Fischer Homes is a privately held homebuilding company based in Erlanger, Kentucky.

==History==
Fischer Homes was founded in 1980 in Northern Kentucky by Henry and Elaine Fischer. In its early years, the company focused on the Northern Kentucky and Greater Cincinnati area, building roughly 300 to 350 homes a year. Greg Fischer serves as the Chairman of the company.

The company is part of the Fischer Group, which also includes Grand Communities, Homestead Title, Victory Mortgage, and Acendion Collective. Since its foundation, the company has built over 40,000 houses.

Bob Hawksley joined the company in 1990s as a chief executive officer. During his tenure, between 2016 and 2022, annual home closings increased from about 350 to more than 3,000 across eight markets, while revenue rose from $637 million in 2018 to $1.5 billion by 2022. In 2020, the company had a total revenue of around $829 million.

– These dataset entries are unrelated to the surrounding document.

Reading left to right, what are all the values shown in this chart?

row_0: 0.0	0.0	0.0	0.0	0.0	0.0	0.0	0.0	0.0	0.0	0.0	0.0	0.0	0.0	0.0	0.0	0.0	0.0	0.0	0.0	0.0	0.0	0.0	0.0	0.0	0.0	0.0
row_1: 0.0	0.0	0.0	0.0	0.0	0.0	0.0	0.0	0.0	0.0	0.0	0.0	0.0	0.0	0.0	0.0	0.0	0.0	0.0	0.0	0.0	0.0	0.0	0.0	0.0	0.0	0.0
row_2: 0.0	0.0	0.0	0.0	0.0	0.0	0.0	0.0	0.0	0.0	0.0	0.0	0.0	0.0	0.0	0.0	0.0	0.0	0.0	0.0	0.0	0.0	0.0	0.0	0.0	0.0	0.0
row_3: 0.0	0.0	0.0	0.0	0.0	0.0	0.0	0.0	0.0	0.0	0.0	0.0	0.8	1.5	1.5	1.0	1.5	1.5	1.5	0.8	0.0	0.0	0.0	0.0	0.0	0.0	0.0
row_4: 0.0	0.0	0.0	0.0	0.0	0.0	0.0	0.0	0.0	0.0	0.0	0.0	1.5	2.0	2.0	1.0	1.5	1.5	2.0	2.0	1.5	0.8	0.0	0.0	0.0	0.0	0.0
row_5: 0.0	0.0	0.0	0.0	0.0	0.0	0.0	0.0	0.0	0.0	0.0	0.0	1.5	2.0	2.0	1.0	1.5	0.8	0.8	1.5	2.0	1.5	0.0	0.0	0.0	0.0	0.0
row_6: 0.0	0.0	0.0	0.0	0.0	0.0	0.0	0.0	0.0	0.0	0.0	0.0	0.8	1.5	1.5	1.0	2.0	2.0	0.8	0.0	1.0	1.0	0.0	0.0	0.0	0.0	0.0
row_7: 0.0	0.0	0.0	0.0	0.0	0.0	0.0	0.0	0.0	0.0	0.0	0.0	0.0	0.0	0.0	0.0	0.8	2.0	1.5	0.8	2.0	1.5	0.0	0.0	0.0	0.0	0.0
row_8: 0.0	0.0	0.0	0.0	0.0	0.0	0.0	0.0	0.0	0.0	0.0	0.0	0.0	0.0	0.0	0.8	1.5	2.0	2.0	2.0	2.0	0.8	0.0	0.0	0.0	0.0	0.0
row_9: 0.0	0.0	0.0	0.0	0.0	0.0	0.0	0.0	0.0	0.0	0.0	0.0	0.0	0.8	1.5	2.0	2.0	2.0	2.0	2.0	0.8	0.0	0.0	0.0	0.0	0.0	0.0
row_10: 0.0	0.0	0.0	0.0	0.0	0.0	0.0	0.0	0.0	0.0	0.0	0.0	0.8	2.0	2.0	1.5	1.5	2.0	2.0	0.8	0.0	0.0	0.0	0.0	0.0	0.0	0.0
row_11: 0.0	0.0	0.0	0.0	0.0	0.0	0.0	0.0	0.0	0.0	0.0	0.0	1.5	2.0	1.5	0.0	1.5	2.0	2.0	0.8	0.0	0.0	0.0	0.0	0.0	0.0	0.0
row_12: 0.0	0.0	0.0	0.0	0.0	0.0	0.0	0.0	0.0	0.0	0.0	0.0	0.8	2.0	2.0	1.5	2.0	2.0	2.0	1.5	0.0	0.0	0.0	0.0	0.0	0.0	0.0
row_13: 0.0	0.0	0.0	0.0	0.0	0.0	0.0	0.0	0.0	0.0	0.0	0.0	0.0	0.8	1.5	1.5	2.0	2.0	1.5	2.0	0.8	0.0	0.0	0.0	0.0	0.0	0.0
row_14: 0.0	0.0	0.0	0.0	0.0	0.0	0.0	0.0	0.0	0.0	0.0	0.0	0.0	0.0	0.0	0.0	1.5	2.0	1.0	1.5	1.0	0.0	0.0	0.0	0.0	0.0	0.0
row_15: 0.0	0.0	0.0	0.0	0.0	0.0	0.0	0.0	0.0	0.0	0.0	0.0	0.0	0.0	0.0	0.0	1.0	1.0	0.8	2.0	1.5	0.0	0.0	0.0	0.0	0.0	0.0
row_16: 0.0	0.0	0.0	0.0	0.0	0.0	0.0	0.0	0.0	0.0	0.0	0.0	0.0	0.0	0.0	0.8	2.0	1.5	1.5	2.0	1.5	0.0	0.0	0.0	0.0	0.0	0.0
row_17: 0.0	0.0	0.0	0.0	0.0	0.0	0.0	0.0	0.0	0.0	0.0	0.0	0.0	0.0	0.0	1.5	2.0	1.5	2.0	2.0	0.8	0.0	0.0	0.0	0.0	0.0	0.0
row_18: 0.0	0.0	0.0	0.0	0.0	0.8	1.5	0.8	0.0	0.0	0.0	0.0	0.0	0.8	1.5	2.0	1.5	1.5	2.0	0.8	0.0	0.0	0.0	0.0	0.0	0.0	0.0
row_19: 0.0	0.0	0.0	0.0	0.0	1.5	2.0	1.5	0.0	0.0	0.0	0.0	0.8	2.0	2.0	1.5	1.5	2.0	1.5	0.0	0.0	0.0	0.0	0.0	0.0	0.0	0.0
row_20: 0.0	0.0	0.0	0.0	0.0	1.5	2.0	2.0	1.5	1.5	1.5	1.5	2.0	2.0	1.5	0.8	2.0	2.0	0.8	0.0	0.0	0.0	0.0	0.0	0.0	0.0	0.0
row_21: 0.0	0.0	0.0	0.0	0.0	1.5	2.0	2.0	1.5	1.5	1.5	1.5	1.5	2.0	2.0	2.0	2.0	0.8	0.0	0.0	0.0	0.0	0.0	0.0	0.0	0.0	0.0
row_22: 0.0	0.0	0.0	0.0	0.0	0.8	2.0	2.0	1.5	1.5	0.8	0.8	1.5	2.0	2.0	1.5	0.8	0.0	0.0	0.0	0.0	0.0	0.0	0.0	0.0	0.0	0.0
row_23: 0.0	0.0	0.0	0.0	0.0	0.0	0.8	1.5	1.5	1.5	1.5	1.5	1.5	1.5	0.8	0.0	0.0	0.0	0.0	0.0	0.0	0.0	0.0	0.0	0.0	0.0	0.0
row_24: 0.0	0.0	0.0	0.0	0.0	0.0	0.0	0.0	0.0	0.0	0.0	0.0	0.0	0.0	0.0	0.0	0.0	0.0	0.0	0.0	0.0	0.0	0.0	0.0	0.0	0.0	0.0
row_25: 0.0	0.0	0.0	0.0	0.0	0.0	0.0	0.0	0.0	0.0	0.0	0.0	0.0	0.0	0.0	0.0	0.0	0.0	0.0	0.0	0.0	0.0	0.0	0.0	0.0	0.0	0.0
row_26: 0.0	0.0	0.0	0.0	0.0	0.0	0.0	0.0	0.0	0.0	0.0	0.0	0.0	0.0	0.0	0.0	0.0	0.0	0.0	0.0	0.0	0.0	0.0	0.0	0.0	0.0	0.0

In October 2022, Tim McMahon was promoted from president and chief operating officer to chief executive officer. Hawksley became CEO Emeritus and retired in February 2023 after 28 years with the company. At the same time, Jay Smith was promoted to president and chief operating officer.

During the 2020s, Fischer Homes expanded into several new markets, including Georgia, Florida, and North Carolina. In December 2023, the company entered the Florida market through the acquisition of Samuel Taylor Homes, a Panama City Beach based builder founded in 2011.

In December 2023, Fischer Homes partnered with Snap One's Clare Controls and Guardian Alarm to offer smart home security systems in new homes.

In May 2025, Fischer Homes announced plans to relocate its corporate headquarters from Erlanger to Covington, Kentucky. The relocation is expected to be completed by 2027.

==Philanthropy==
Fischer Homes has supported St. Jude Children's Research Hospital through the St. Jude Dream Home Giveaway program for many years. The company has built 35 Dream Homes and raised more than $34 million for the hospital's mission as of 2025.

In 2022, Fischer Homes built and give away three St. Jude Dream Homes in a single year and received the Dr. Donald Mack Lifetime Achievement Award from St. Jude in 2024.

The company also contributed to community amenities including the Pampers Nursing Suite at Great American Ballpark for the Cincinnati Reds in 2015, the Family Care Center at Kings Island in 2016, and the Welcome Home exhibit at the Cincinnati Children's Museum in 2025.